Selected extract:
Charles Landow covers stories on Africa, India, and the World Bank in the first Missing Pieces installment of the new year. I hope you enjoy the selection.
- Africa’s Outlook: What are the essential issues affecting Africa in 2013? In the Brookings Institution’s “Foresight Africa” report, scholars offer eight suggestions: employment, “energy poverty,” China-Africa relations, Kenya’s presidential elections, “discordant development,” education, infrastructure, and leveraging Africa’s diaspora. On employment, one essay argues that Africa’s “rapid growth has created few good jobs.” It calls for better education and training, along with more investment in industry. The piece on “discordant development” focuses on “how deepening inequalities and rapid progress juxtaposed with group distress can generate uncertainty and violent conflict.” Sounder governance is a big part of the answer, the piece says. Meanwhile, CFR’s Sebastian Mallaby writes in the Financial Times that Africa’s growth, often deemed unsustainable, is proving enduring. Though commodity prices, demographics, and technology are helping, he says, “better policy has also made a difference,” especially by enabling higher productivity.
- Corruption in India: With India languishing at ninety-fourth in Transparency International’s most recent Corruption Perceptions Index, the Washington Post profiles Vinod Rai, the country’s comptroller and auditor general. As the Post reports, Rai has issued devastating reports on government corruption, including in the 2010 issuance of mobile phone licenses and the 2012 “allocation of coal-bearing land to private companies.” Both were done noncompetitively, costing billions in lost government revenue. Although Rai’s supporters say he has become “a powerful force for accountability and transparency,” others accuse him of overreaching. On the blog last year, I noted another Indian anticorruption measure: a camera installed by one official in his office.

Your goal: Condense the paragraph of the roundup above that begins "Corruption in India" into a short bulleted list that keeps its main facts.

Records excerpted from a collection:
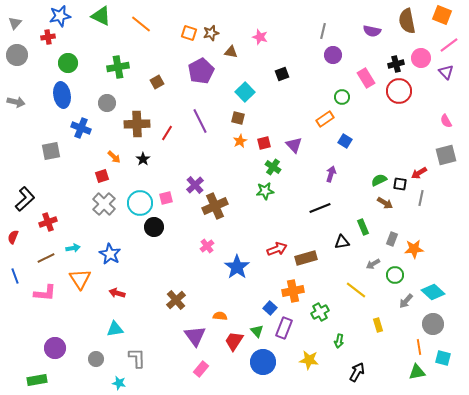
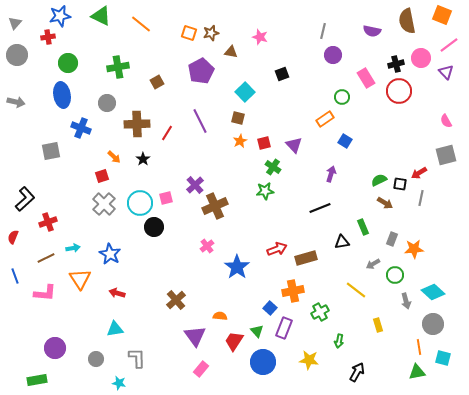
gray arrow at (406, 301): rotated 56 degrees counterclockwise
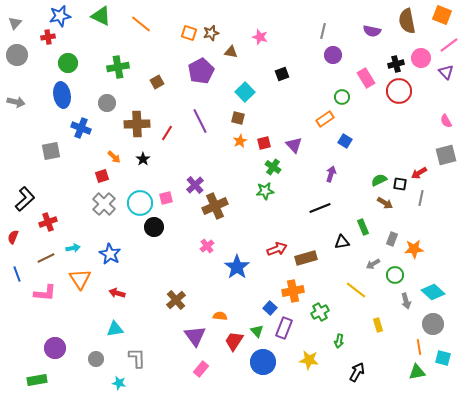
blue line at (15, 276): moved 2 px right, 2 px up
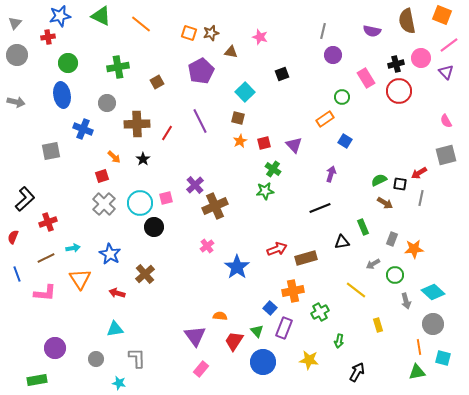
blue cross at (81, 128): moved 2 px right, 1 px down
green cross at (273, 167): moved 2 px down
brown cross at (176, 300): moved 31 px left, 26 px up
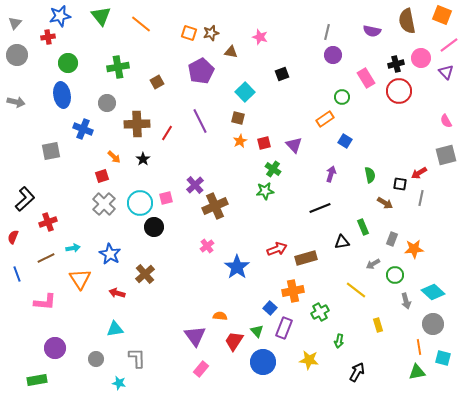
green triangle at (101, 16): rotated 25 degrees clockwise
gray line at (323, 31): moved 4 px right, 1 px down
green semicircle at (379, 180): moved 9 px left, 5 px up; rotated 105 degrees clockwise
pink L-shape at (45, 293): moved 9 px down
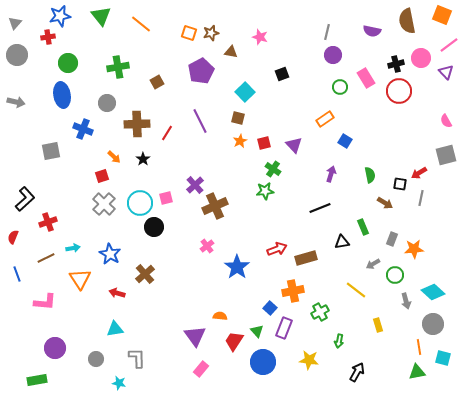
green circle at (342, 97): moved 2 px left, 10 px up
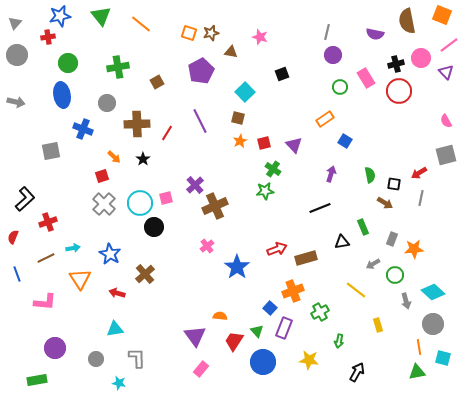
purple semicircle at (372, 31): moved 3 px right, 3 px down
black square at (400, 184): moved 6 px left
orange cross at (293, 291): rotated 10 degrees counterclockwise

Expected answer:
- India ranks ninety-fourth in Transparency International's most recent Corruption Perceptions Index.
- The Washington Post profiles Vinod Rai, India's comptroller and auditor general.
- Rai has issued devastating reports on government corruption, including the 2010 issuance of mobile phone licenses and the 2012 allocation of coal-bearing land to private companies.
- Both were done noncompetitively and cost billions in lost government revenue.
- Supporters call Rai a powerful force for accountability and transparency, while others accuse him of overreaching.
- The blog noted another Indian anticorruption measure last year: a camera installed by one official in his office.